Livre. « Plutôt mourir que d’être handicapé » : cette déclaration de Michel Drucker, répétée dans plusieurs médias alors qu’il évoquait sa lourde opération du cœur en 2021, a fait bondir Chiara Kahn et Charlotte Puiseux. L’animateur, qui a présenté plusieurs éditions du Téléthon, est pris en flagrant délit de validisme : une discrimination systémique du handicap, consciente ou non, présupposant la supériorité des corps valides. « Plutôt vivre », répondent les deux autrices en titre de leur nouvel essai, édité par Le Cavalier bleu (144 pages, 18 euros). Elles y retracent l’histoire de ce concept, traduit de l’« ableism » anglo-saxon, importé en France au début des années 2000 par plusieurs groupes militants, comme Les Dévalideuses, Handi-Social ou le Collectif lutte et handicaps pour l’égalité et l’émancipation. « Plutôt vivre » est aussi le cri de ralliement de ces activistes engagées contre la loi sur la fin de vie, adopté en juin à l’Assemblée nationale et débattu prochainement au Sénat.

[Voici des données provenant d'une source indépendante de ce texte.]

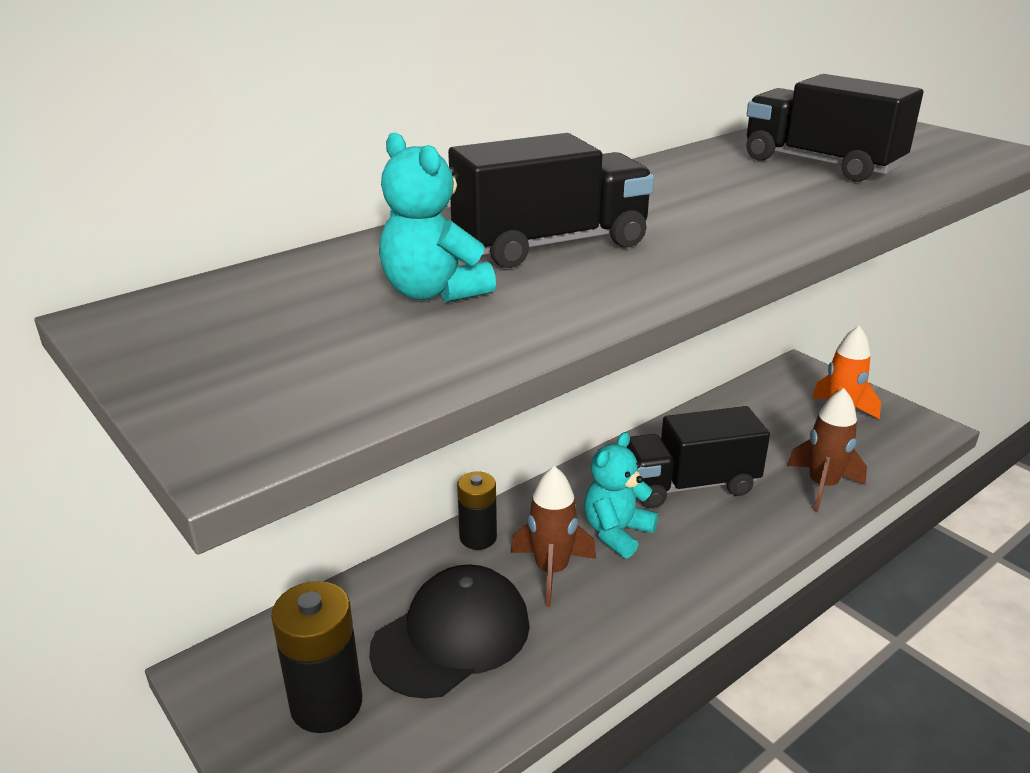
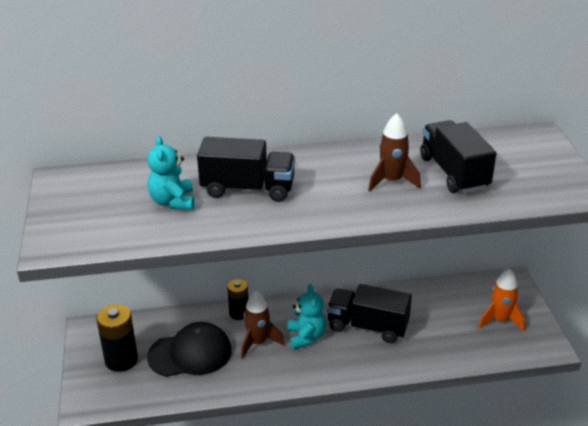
camera: 30 degrees right, 5 degrees up
turquoise teddy bear [584,432,658,558] -> turquoise teddy bear turned 105 degrees clockwise [287,284,326,349]
brown rocket [787,388,867,512] -> brown rocket moved to [368,113,421,192]

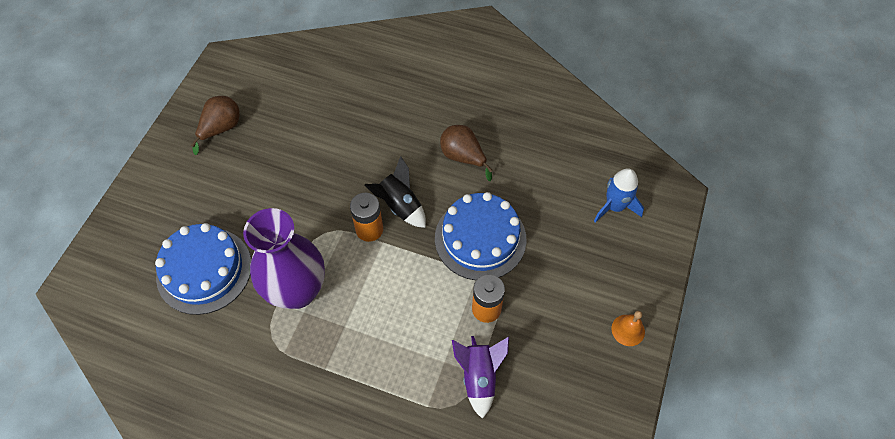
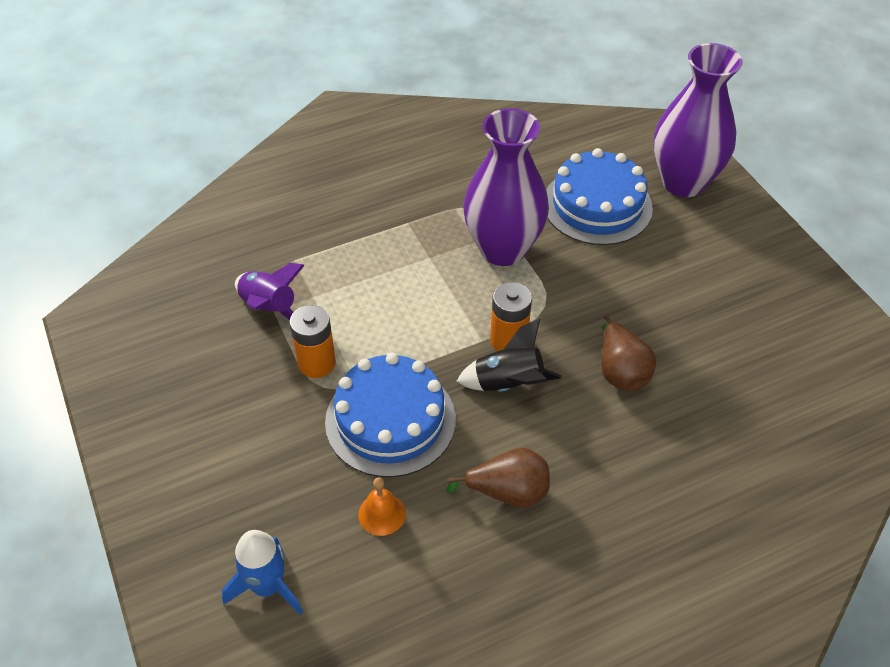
camera: 135 degrees right, 10 degrees down
brown pear [191,96,239,155] -> brown pear moved to [602,315,656,391]
orange bell [612,311,645,346] -> orange bell moved to [358,477,406,536]
none -> purple vase [654,43,743,197]

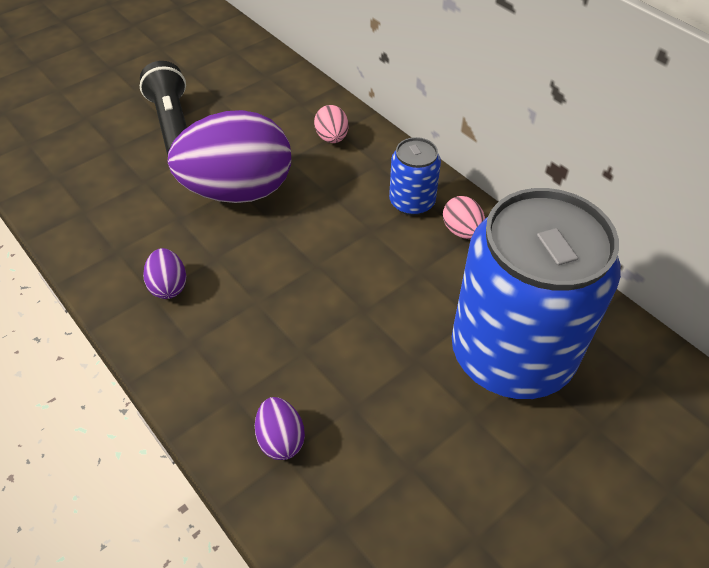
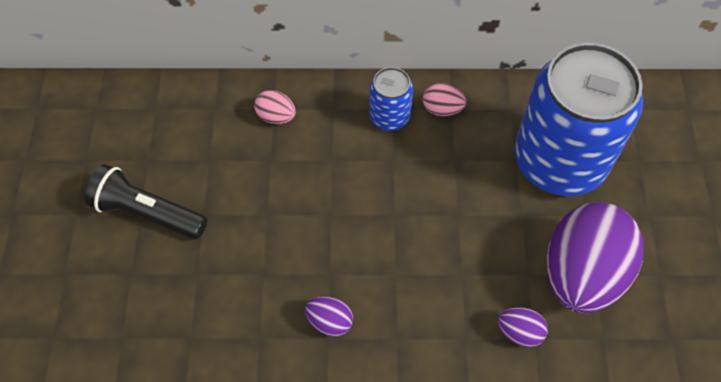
camera: 50 degrees left, 10 degrees up
purple egg [168,110,291,203] -> purple egg moved to [547,202,644,313]

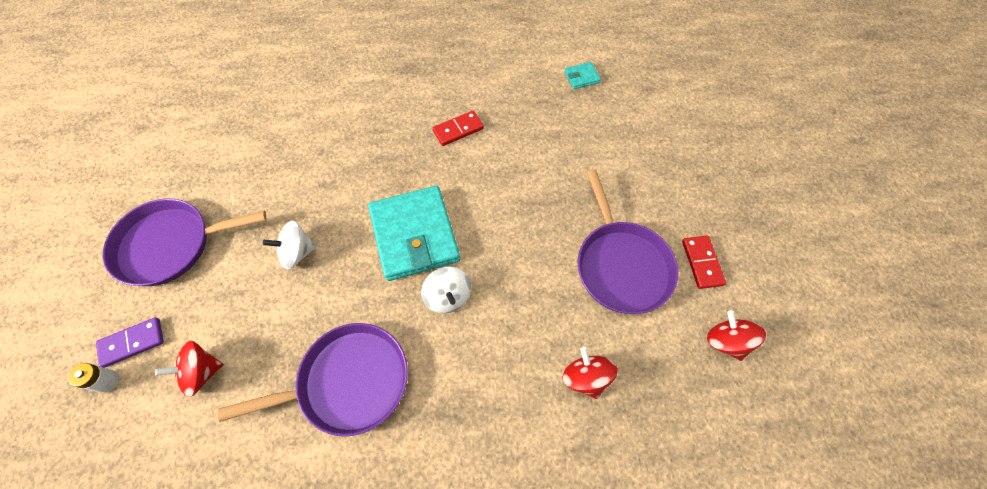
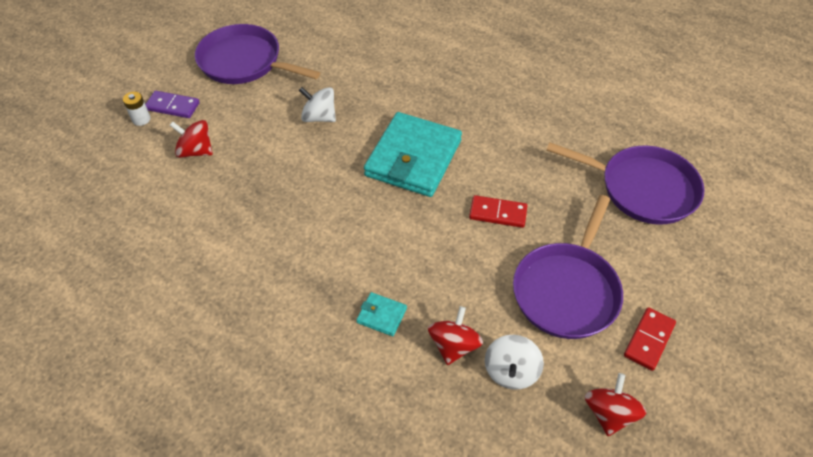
camera: 40 degrees right, 10 degrees down
purple pan [218,323,408,436] -> purple pan moved to [546,142,704,225]
white spinning top [421,267,471,313] -> white spinning top moved to [485,335,544,390]
red domino [432,111,484,146] -> red domino moved to [469,195,527,228]
turquoise wallet [565,62,601,89] -> turquoise wallet moved to [356,292,407,336]

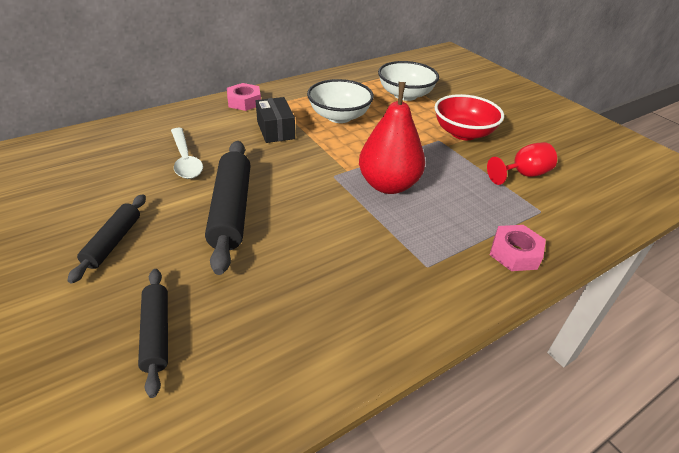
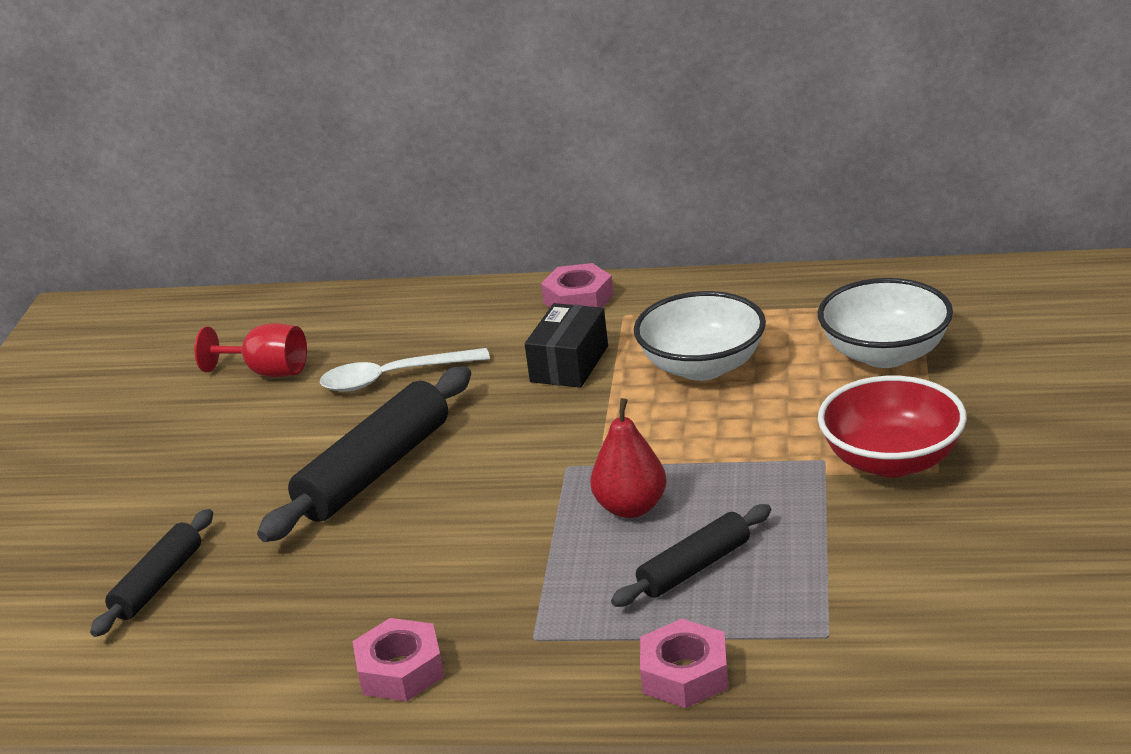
camera: 45 degrees right, 10 degrees down
black rolling pin [67,194,146,283] -> black rolling pin moved to [611,504,771,607]
white spoon [171,128,203,179] -> white spoon turned 60 degrees clockwise [320,348,490,392]
red pear [359,82,425,194] -> red pear [590,398,666,518], size x0.64
red goblet [487,142,557,185] -> red goblet moved to [194,323,307,377]
none -> pink nut [352,618,444,701]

Psychologue et docteure en philosophie, Charlotte Puiseux avait déjà décortiqué ces mécanismes dans De chair et de fer. Vivre et lutter dans une société validiste (La Découverte, 2022), un essai autobiographique qui analysait sa trajectoire de jeune femme atteinte d’une maladie génétique rare face aux nombreux obstacles instaurés par le handicap dans la société. Ce second livre s’appuie sur une multiplicité d’expériences vécues par les contributeurs du compte Instagram et du podcast « Conpassion », créés et animés par la journaliste Chiara Kahn.
Capitalisme et extrême droite
Les autrices rappellent que le validisme, qui instaure une hiérarchie des individus en fonction de leur capacité productive, est une conséquence néfaste du capitalisme. L’histoire du handicap en France est aussi évoquée : la mainmise des institutions religieuses, puis la prise en charge médicale, avec l’objectif de réparer les corps ou les esprits, et la mise à l’écart dans des établissements spécialisés, contraires à la charte de l’Organisation des nations unies. Avec une conclusion amère : vingt ans après l’ambitieuse loi de 2005, les discriminations persistent dans tous les domaines. Le handicap reste invisibilisé dans les médias : 1 % de temps d’antenne est consacré à un sujet touchant 20 % de la population, avec des récits caricaturaux, focalisés soit sur l’héroïsation et le dépassement, soit sur la pitié. Pour changer de regard, de nombreuses références de livres, films, séries ou podcasts sont d’ailleurs cités au fil de l’ouvrage.